LAMOL includes also a DNA bank. Nowadays, this bank keeps around 3,000 samples representing more than 1,000 species, 500 genera and 130 families. The most representative families in the DNA bank are Leguminosae, Orchidaceae, Eriocaulaceae, Boraginaceae and Poaceae. These samples comprise even species not yet described, such as a new species of bamboo endemic to the Atlantic Rainforest of southern Bahia (Raddia sp.), taxa endemic to the semi-arid region, such as Calliandra leptopoda and C. macrocalyx var. aucta, and even endemic genera such as the recently published Adamantinia, an orchid endemic to the Chapada Diamantina, and a genus of Leguminosae endemic to the caatinga.
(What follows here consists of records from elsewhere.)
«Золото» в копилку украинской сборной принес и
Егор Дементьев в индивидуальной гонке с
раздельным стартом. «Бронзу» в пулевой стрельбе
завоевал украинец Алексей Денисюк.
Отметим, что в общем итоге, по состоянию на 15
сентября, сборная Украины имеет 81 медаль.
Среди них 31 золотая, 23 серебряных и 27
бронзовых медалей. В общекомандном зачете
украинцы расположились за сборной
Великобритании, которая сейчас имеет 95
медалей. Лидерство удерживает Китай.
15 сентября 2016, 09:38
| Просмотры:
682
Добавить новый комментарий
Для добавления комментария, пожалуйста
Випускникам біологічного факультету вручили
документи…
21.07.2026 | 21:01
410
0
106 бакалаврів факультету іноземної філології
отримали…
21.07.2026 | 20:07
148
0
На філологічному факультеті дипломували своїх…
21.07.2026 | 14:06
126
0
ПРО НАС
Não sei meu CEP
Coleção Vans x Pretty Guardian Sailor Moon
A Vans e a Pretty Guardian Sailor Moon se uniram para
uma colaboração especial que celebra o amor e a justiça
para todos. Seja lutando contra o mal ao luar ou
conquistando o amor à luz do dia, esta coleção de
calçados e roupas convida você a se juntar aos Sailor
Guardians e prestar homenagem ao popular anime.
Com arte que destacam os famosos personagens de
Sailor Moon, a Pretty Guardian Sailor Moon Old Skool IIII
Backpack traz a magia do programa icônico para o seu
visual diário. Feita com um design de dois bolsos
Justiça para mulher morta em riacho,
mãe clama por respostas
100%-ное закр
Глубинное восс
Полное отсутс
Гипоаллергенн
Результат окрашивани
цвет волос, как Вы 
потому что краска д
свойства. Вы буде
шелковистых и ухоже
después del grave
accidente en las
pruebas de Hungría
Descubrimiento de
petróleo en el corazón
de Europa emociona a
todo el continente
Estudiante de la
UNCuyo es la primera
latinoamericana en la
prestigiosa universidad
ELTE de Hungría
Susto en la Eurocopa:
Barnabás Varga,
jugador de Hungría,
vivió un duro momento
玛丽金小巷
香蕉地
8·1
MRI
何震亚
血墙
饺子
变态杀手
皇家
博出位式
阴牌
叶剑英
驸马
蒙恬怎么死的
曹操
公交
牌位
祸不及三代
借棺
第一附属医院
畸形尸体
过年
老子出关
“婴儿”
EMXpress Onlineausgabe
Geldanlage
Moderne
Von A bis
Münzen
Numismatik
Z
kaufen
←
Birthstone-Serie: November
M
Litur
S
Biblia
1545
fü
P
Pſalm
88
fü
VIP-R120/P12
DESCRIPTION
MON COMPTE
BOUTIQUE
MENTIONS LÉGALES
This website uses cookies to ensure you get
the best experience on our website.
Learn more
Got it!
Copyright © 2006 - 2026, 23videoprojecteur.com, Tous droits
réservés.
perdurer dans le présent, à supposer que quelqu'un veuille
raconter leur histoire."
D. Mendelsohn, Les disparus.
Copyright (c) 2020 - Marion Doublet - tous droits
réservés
Percentage of total samples per family in LAMOL’s DNA bank.

The DNA bank constitutes a rich source of material for plant systematics. It allows the improvement of the graduate programs (Chapters 23 and 26) as well as represents a treasure for the community as a whole, since it guarantees the preservation of the genetic patrimony of several rare plants, many of them endangered species.

Chase, M.W. et al. 1993. Phylogenetics of seed plants: an analysis of nucleotide sequences from the plastid gene rbcL. Annals of the Missouri Botanical Garden 80: 528-580.

NT – rbcL is a plastid gene that encodes the larger subunit of the ribulose 1,5-bisphosphate carboxilase-oxigenase enzyme.

The ribosomal nuclear region ITS (Internal Transcribed Spacers) and the plastid regions, gene matK and trnL-trnF spacer are examples.